Action item: Write out the lines below again, substituting "mailing list" for "newsletter" and keeping everything else the same. Leave out the pictures.

[Transcribed page contents]
┌──
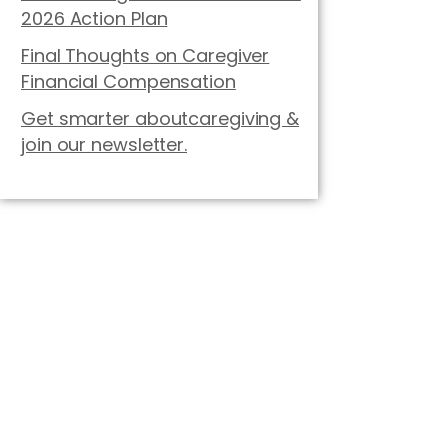
2026 Action Plan
Final Thoughts on Caregiver
Financial Compensation
Get smarter aboutcaregiving &
join our newsletter.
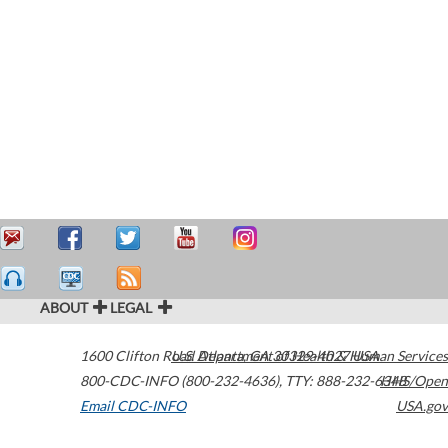
ABOUT
LEGAL
1600 Clifton Road
U.S. Department of Health & Human Services
Atlanta
,
GA
30329-4027
USA
800-CDC-INFO (800-232-4636)
,
TTY: 888-232-6348
HHS/Open
Email CDC-INFO
USA.gov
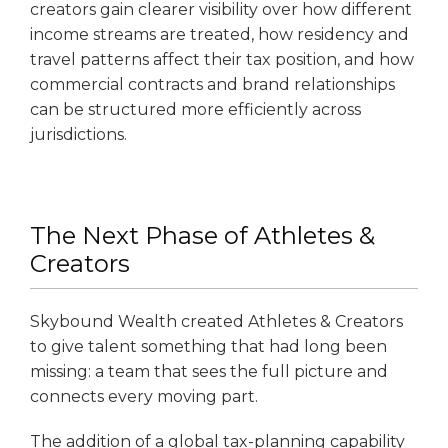
creators gain clearer visibility over how different
income streams are treated, how residency and
travel patterns affect their tax position, and how
commercial contracts and brand relationships
can be structured more efficiently across
jurisdictions.
The Next Phase of Athletes &
Creators
Skybound Wealth created Athletes & Creators
to give talent something that had long been
missing: a team that sees the full picture and
connects every moving part.
The addition of a global tax-planning capability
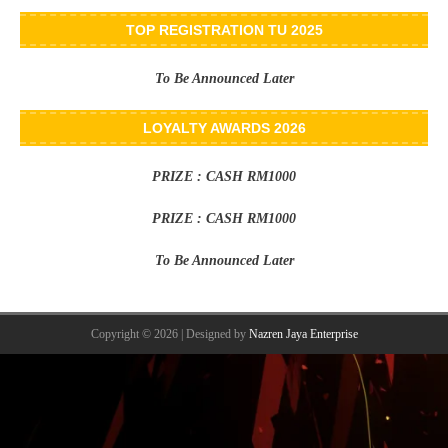
TOP REGISTRATION TU 2025
To Be Announced Later
LOYALTY AWARDS 2026
PRIZE : CASH RM1000
PRIZE : CASH RM1000
To Be Announced Later
Copyright © 2026 | Designed by
Nazren Jaya Enterprise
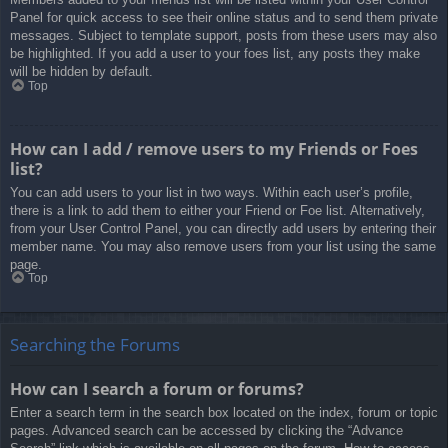
Panel for quick access to see their online status and to send them private
messages. Subject to template support, posts from these users may also
be highlighted. If you add a user to your foes list, any posts they make
will be hidden by default.
Top
How can I add / remove users to my Friends or Foes
list?
You can add users to your list in two ways. Within each user’s profile,
there is a link to add them to either your Friend or Foe list. Alternatively,
from your User Control Panel, you can directly add users by entering their
member name. You may also remove users from your list using the same
page.
Top
Searching the Forums
How can I search a forum or forums?
Enter a search term in the search box located on the index, forum or topic
pages. Advanced search can be accessed by clicking the “Advance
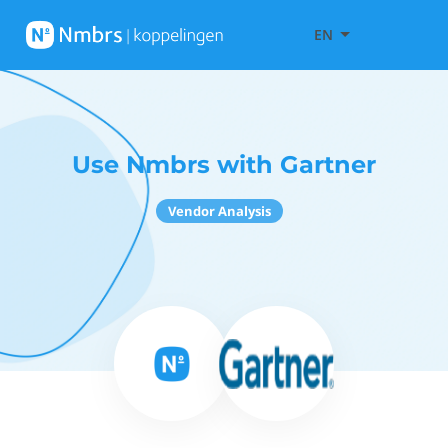
EN
Use Nmbrs with Gartner
Vendor Analysis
└──
Output for this exercise:
2026 Action Plan
Final Thoughts on Caregiver
Financial Compensation
Get smarter aboutcaregiving &
join our mailing list.
ABOUT
LEGAL
1600 Clifton Road
U.S. Department of Health & Human Services
Atlanta
,
GA
30329-4027
USA
800-CDC-INFO (800-232-4636)
,
TTY: 888-232-6348
HHS/Open
Email CDC-INFO
USA.gov
creators gain clearer visibility over how different
income streams are treated, how residency and
travel patterns affect their tax position, and how
commercial contracts and brand relationships
can be structured more efficiently across
jurisdictions.
The Next Phase of Athletes &
Creators
Skybound Wealth created Athletes & Creators
to give talent something that had long been
missing: a team that sees the full picture and
connects every moving part.
The addition of a global tax-planning capability
TOP REGISTRATION TU 2025
To Be Announced Later
LOYALTY AWARDS 2026
PRIZE : CASH RM1000
PRIZE : CASH RM1000
To Be Announced Later
Copyright © 2026 | Designed by
Nazren Jaya Enterprise
Panel for quick access to see their online status and to send them private
messages. Subject to template support, posts from these users may also
be highlighted. If you add a user to your foes list, any posts they make
will be hidden by default.
Top
How can I add / remove users to my Friends or Foes
list?
You can add users to your list in two ways. Within each user’s profile,
there is a link to add them to either your Friend or Foe list. Alternatively,
from your User Control Panel, you can directly add users by entering their
member name. You may also remove users from your list using the same
page.
Top
Searching the Forums
How can I search a forum or forums?
Enter a search term in the search box located on the index, forum or topic
pages. Advanced search can be accessed by clicking the “Advance
EN
Use Nmbrs with Gartner
Vendor Analysis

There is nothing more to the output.